Le corps est en effet le résultat de modifications corporelles permanentes (maquillage, bronzage, gestion du poids...) et volontaires. Certaines sont admises voire utiles pour s’intégrer (hygiène corporelle, souffrance valorisée de l’effort physique), d’autres sont qualifiées d’extrêmes et d’inutiles socialement (douleur des tatouages, automutilation s’opposant à l’intégrité physique, revendications politiques ou religieuses de la chevelure, pratiques sexuelles sado-masochistes...).Les modifications corporelles contemporaines peuvent-elles, tout en « infléchissant son destin anatomique », être lues comme des stratégies identitaires, esthétiques et politiques en interrogeant la notion de normalité corporelle ?
C’est l’hypothèse que tente d’explorer ce numéro : c’est à travers les pratiques extrêmes que la normalité sociale du corps peut être réfléchie.

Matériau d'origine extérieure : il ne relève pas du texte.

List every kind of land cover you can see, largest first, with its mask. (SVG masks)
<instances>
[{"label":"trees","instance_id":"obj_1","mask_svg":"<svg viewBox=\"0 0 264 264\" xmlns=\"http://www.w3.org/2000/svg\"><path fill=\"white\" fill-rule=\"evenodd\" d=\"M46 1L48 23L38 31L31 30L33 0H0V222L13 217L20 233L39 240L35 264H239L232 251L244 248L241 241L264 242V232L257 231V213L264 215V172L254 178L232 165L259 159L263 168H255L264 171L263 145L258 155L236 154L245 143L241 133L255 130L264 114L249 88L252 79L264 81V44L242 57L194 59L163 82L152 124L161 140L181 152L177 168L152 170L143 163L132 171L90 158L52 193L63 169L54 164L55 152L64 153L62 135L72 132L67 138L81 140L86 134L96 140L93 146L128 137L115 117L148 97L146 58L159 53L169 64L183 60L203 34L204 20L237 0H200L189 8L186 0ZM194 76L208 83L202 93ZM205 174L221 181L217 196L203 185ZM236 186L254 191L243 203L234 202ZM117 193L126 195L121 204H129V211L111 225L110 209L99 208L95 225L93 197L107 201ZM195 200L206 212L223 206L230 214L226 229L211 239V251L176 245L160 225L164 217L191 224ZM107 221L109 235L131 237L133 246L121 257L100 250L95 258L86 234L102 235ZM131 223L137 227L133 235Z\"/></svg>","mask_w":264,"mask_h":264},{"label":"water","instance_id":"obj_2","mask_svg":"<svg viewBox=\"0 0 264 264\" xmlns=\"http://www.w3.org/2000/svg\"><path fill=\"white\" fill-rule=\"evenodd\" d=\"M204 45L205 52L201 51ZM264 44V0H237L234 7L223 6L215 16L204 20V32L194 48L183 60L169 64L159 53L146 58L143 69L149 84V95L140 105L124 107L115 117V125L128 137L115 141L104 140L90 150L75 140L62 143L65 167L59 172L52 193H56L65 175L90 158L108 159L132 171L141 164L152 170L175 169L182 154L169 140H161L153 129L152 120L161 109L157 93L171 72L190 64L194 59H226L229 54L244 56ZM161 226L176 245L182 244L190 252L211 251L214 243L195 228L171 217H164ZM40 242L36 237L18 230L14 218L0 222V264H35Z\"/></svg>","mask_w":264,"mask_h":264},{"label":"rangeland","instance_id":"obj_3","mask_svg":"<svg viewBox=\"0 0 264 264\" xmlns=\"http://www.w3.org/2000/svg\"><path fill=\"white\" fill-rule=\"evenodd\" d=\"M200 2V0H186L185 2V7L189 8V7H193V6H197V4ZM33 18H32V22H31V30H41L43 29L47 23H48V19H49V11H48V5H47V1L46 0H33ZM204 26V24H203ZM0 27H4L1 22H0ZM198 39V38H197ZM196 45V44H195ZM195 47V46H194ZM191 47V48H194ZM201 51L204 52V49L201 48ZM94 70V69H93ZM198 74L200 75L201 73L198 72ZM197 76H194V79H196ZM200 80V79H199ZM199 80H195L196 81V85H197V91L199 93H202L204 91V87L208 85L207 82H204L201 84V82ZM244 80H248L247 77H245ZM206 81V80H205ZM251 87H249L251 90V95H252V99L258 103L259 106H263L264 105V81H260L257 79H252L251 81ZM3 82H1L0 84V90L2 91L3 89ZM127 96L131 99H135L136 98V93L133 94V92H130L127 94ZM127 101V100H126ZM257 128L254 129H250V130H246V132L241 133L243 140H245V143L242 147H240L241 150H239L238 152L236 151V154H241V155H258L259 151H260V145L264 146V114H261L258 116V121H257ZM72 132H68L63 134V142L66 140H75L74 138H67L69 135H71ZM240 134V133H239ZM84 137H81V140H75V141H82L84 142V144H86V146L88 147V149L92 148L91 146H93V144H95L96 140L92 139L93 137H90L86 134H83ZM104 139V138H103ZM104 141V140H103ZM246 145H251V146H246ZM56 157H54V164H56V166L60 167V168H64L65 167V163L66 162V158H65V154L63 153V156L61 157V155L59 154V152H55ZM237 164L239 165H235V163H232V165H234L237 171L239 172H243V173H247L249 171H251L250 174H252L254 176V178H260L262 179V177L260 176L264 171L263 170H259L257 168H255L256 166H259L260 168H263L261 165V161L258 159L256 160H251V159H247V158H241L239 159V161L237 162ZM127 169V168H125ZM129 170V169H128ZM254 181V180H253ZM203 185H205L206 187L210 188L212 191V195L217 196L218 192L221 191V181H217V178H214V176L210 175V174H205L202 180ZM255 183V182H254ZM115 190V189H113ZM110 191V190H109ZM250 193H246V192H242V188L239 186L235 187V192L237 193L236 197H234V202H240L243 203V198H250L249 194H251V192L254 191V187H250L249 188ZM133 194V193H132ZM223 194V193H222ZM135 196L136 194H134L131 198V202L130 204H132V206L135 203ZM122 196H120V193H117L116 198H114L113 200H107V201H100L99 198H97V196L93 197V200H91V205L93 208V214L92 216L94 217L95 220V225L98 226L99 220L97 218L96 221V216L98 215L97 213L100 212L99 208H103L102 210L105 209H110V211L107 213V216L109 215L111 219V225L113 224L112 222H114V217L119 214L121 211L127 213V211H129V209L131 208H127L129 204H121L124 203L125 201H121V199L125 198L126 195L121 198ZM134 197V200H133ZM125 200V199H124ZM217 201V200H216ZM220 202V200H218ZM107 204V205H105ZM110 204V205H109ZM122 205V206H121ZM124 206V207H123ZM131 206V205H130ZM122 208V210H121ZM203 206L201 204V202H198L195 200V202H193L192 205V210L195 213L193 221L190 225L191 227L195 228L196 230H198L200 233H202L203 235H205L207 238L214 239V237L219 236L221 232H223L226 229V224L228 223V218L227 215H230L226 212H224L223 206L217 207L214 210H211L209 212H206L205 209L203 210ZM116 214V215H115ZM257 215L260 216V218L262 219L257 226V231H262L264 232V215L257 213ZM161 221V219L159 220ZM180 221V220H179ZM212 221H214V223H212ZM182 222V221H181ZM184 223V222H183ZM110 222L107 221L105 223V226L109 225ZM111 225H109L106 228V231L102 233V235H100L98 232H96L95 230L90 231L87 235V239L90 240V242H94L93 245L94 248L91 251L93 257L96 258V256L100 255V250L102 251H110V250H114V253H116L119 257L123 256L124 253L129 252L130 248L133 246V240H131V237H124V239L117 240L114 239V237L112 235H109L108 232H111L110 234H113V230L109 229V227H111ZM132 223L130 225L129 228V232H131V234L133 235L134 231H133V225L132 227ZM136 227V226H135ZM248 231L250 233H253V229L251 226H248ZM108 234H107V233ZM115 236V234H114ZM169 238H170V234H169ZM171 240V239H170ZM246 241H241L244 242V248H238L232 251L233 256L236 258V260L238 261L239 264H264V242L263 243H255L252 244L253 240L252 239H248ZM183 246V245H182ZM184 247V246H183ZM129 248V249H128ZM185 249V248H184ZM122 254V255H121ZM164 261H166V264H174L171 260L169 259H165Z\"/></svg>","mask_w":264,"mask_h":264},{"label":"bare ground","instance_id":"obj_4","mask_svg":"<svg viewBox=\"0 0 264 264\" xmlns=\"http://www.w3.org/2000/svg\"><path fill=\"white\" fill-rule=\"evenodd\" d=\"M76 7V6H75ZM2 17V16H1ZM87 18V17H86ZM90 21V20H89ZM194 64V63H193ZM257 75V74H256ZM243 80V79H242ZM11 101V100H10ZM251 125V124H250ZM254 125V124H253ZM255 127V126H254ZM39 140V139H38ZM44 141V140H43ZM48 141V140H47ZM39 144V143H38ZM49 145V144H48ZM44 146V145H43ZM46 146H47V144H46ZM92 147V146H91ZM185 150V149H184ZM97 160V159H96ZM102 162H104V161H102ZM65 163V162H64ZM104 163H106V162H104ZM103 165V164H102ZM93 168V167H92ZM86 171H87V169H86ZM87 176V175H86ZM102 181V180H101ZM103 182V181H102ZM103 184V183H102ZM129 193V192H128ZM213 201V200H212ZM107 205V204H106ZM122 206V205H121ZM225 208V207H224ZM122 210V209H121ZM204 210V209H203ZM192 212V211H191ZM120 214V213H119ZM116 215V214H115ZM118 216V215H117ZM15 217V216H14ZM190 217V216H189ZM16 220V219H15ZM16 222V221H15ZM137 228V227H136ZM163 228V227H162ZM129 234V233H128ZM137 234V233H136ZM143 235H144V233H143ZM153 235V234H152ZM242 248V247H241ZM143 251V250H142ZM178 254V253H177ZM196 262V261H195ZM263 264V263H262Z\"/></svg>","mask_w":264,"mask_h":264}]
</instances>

Si le corps a une importance croissante dans nos sociétés médiatiques, il entraîne aussi des réactions quasi viscérales de rejet, d’angoisse devant certaines pratiques (piercing, implant, scarifications...). Quel est le sens de certaines pratiques et leurs effets dans le champ social : sauvegarder sa cohérences intime en refusant un corps maîtrisé. Lutter contre les discriminations (concernant le corps trop gros, handicapé) ? rechercher de nouvelles sensations corporelles ? Refuser de s’inscrire dans un modèle masculin de virilité ? Retravailler son corps pour en faire un « théâtre érotique » ? etc.
Ce numéro de Quasimodo, superbement illustré, explore ainsi une large palette de modifications corporelles afin d’en repérer logiques et enjeux."